任务事项 1 –
根据下文关于书院的文字,回答以下问题:
(a) 唐玄宗时期中央政府设立了哪两所书院?
(b) 据考证,北宋共有书院多少所?
(c) 北宋书院多得政府赏赐什么,作为教学育人之资?
任务事项 2 –
从下文关于书院的文字中原样输出一段:从含有“中国书院制度之兴盛开始于北宋”的那句开始,到“培养又进一步促进书院之发展。”结束。

━━━ 正文

有史可考之民间书院可追溯到唐朝初年,“最初只是士人读书治学之所”,后“将其服务范围从个人扩展至众人,负起向社会传播文化知识的责任,开始了传道授业的教学活动”。但此时之书院,无论在其学术理路,还是在社会影响方面,都没有达到后来书院之规模与功能。析其原因,一为初生事物发展必然历一渐进之过程,书院发展还在探索之中;二为中国文化自“轴心时期”起转入“道术为天下裂”之局面,又历秦始皇“焚书坑儒”,自汉至唐又有外来佛学进入,其间又有魏晋玄学兴起,致使中国文化之道统已失,故后来才有韩愈辟佛老,以继孔孟之道统。故其时之书院缺少正统之学术理路,无法担负起中华文化道统传承之使命。唐玄宗时期,中央政府亦设立书院,有丽正书院、集贤书院之设,但主要只是修书之所,而兼容一些文化、政治、学术活动,并非真正“传道授业”意义上之书院,但这种官办书院对书院制度之传播及民间书院之发展无疑起到了推动作用。
中国书院制度之兴盛开始于北宋时期,其时书院数量大增。据考证,北宋共有书院73所。当北宋初立,无力兴办官学,故鼓励民间兴办书院,强化书院之教育教学功能,使民间书院逐渐取代官学成为当时中国主要的教育方式。在此制度下,出现了书院与科举相结合,书院学生直接参加科举,获取功名;官府则把书院视为养士之所,加以扶持。此时书院,多得政府赏赐田亩,作为教学育人之资,书院规模不断壮大,其中不乏具有全国性影响力之著名书院,如白鹿洞、岳麓、应天府、石鼓、嵩阳、茅山书院等,都是其时著名书院,史上有不同版本的北宋“四大书院”之称,足见其时书院之发展壮大与影响。北宋书院之规制亦走向健全,书院有明确之学规与不同等级之授课人员,许多学者名人走进书院讲学育人。书院亦确实培育出大量人才,人才之培养又进一步促进书院之发展。

━━━━━━
━━━ 数据摘录

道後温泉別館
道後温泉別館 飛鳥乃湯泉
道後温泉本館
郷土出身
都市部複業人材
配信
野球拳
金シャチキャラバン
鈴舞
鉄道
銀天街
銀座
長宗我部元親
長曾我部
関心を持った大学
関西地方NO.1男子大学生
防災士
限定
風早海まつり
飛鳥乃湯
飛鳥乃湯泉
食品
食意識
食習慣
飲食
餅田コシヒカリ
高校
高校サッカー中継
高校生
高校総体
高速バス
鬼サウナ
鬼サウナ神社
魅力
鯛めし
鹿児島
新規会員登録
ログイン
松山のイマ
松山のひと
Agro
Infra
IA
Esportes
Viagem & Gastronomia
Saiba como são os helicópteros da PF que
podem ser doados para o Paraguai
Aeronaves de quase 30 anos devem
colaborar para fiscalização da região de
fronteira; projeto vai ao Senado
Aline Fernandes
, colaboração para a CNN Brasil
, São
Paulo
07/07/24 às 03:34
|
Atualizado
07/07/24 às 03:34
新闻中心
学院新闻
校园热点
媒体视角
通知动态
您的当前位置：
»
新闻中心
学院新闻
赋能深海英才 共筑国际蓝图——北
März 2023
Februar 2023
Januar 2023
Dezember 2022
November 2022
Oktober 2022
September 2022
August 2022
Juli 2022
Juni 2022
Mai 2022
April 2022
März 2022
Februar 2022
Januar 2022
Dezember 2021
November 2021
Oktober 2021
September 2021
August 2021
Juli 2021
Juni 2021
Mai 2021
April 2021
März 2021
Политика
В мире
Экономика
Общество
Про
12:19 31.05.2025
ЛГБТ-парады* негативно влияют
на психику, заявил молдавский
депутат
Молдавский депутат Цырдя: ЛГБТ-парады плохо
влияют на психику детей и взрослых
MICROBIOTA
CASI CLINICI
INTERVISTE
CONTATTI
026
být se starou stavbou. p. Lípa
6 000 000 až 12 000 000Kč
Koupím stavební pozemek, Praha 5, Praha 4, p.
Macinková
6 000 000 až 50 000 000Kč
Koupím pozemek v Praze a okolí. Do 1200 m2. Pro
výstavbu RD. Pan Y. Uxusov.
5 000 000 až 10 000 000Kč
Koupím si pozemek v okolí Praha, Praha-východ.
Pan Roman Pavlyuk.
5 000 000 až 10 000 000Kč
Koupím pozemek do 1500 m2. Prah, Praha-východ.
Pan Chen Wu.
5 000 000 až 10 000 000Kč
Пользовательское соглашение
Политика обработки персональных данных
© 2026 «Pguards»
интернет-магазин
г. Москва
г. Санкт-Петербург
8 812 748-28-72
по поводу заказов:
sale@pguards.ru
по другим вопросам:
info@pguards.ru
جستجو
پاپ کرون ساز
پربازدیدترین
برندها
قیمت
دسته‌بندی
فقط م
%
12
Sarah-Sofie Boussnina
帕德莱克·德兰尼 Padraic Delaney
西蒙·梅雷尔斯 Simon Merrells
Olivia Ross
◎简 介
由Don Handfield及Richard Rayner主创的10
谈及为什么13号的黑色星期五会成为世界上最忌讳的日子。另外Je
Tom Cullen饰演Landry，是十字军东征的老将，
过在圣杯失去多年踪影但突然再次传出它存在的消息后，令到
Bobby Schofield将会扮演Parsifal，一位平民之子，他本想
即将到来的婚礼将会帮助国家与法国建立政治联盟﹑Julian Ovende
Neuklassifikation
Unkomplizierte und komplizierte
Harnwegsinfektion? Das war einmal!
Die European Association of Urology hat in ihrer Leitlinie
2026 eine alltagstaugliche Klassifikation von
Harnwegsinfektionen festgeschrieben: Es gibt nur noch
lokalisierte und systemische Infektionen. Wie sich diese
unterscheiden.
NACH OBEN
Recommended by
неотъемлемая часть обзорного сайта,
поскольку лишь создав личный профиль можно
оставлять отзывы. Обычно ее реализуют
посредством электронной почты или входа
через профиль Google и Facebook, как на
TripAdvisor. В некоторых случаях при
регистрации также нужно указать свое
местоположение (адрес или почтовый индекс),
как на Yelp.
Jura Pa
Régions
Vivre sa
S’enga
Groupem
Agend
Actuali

━━━━━━

作答区 1 –
(a) 丽正书院、集贤书院。
(b) 73所。
(c) 田亩。

作答区 2 –
中国书院制度之兴盛开始于北宋时期,其时书院数量大增。据考证,北宋共有书院73所。当北宋初立,无力兴办官学,故鼓励民间兴办书院,强化书院之教育教学功能,使民间书院逐渐取代官学成为当时中国主要的教育方式。在此制度下,出现了书院与科举相结合,书院学生直接参加科举,获取功名;官府则把书院视为养士之所,加以扶持。此时书院,多得政府赏赐田亩,作为教学育人之资,书院规模不断壮大,其中不乏具有全国性影响力之著名书院,如白鹿洞、岳麓、应天府、石鼓、嵩阳、茅山书院等,都是其时著名书院,史上有不同版本的北宋“四大书院”之称,足见其时书院之发展壮大与影响。北宋书院之规制亦走向健全,书院有明确之学规与不同等级之授课人员,许多学者名人走进书院讲学育人。书院亦确实培育出大量人才,人才之培养又进一步促进书院之发展。